WRITTEN INSTRUCTION: Please count the lines in the listing that contain the string "start", and reply with the number alone.

EXTRACTED RECORDS:
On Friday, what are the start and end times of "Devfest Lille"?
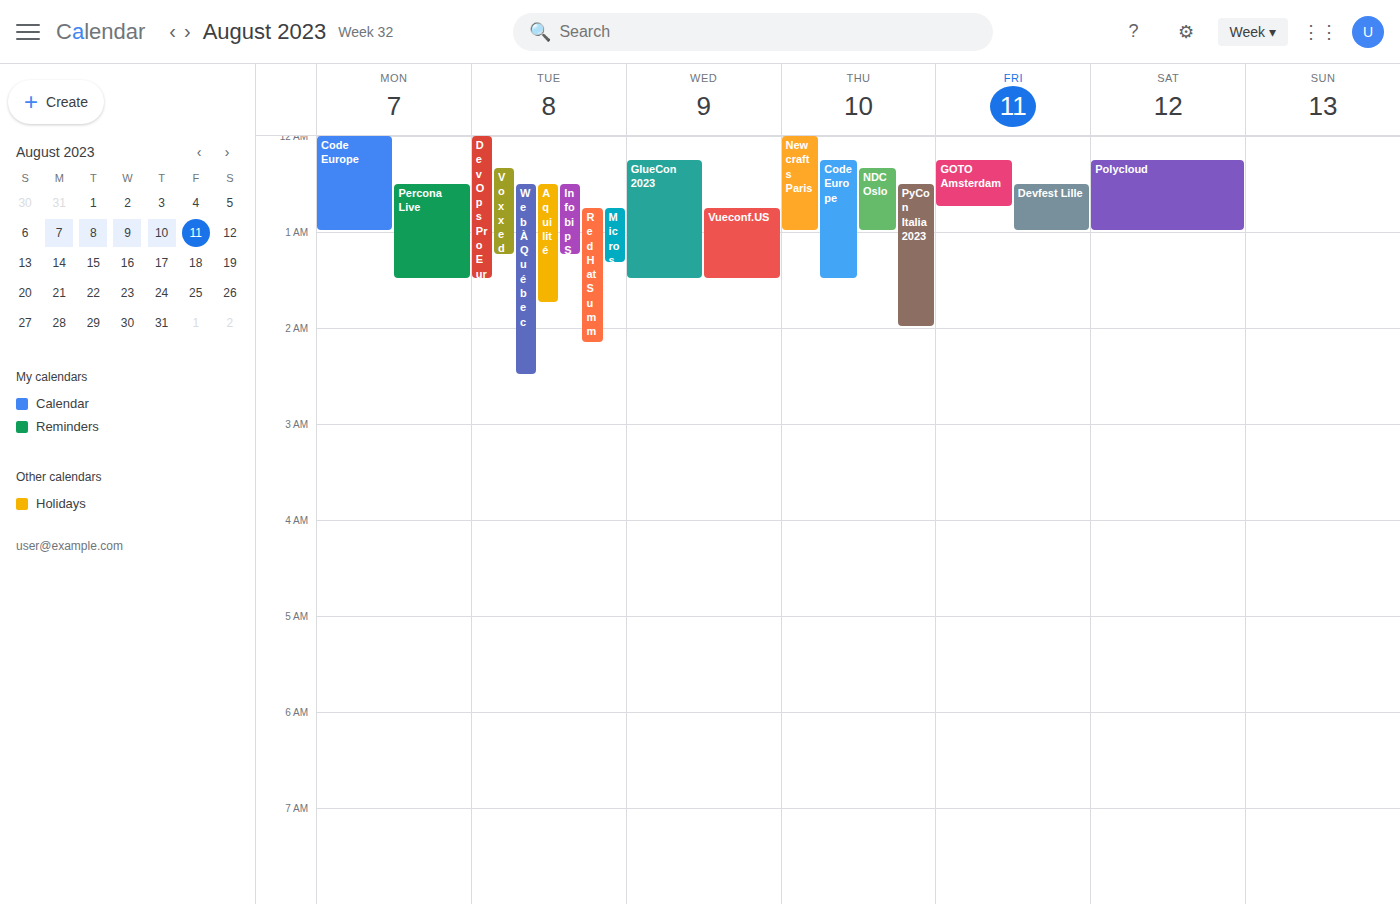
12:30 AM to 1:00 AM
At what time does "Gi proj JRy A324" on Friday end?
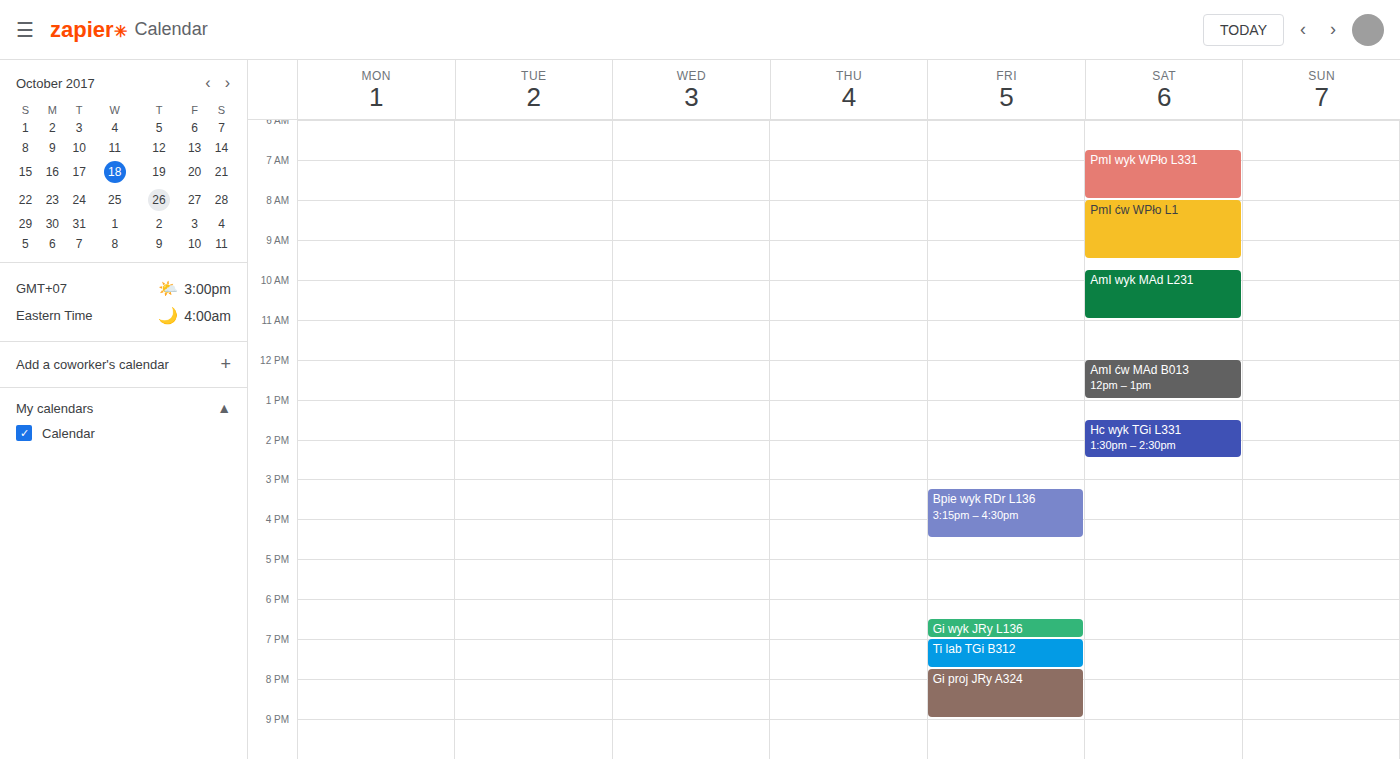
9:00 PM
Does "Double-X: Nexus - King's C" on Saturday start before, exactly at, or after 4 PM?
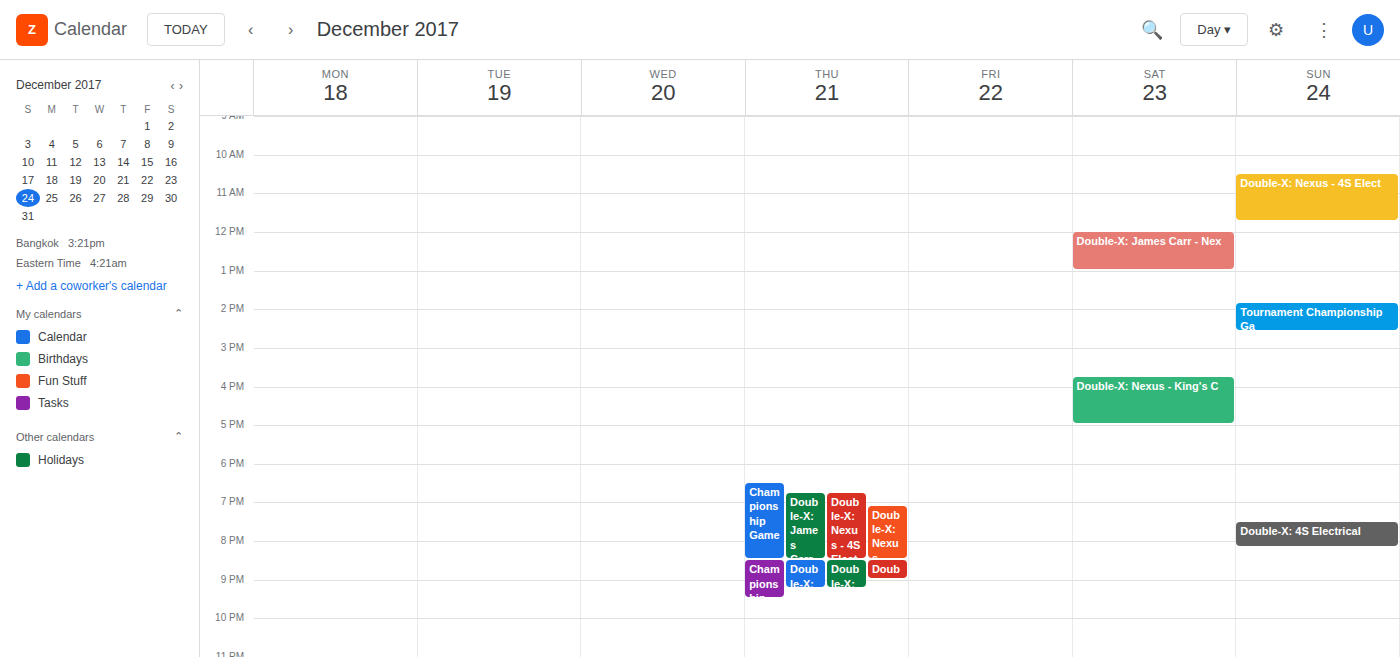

RESULT OF THE EXERCISE: 2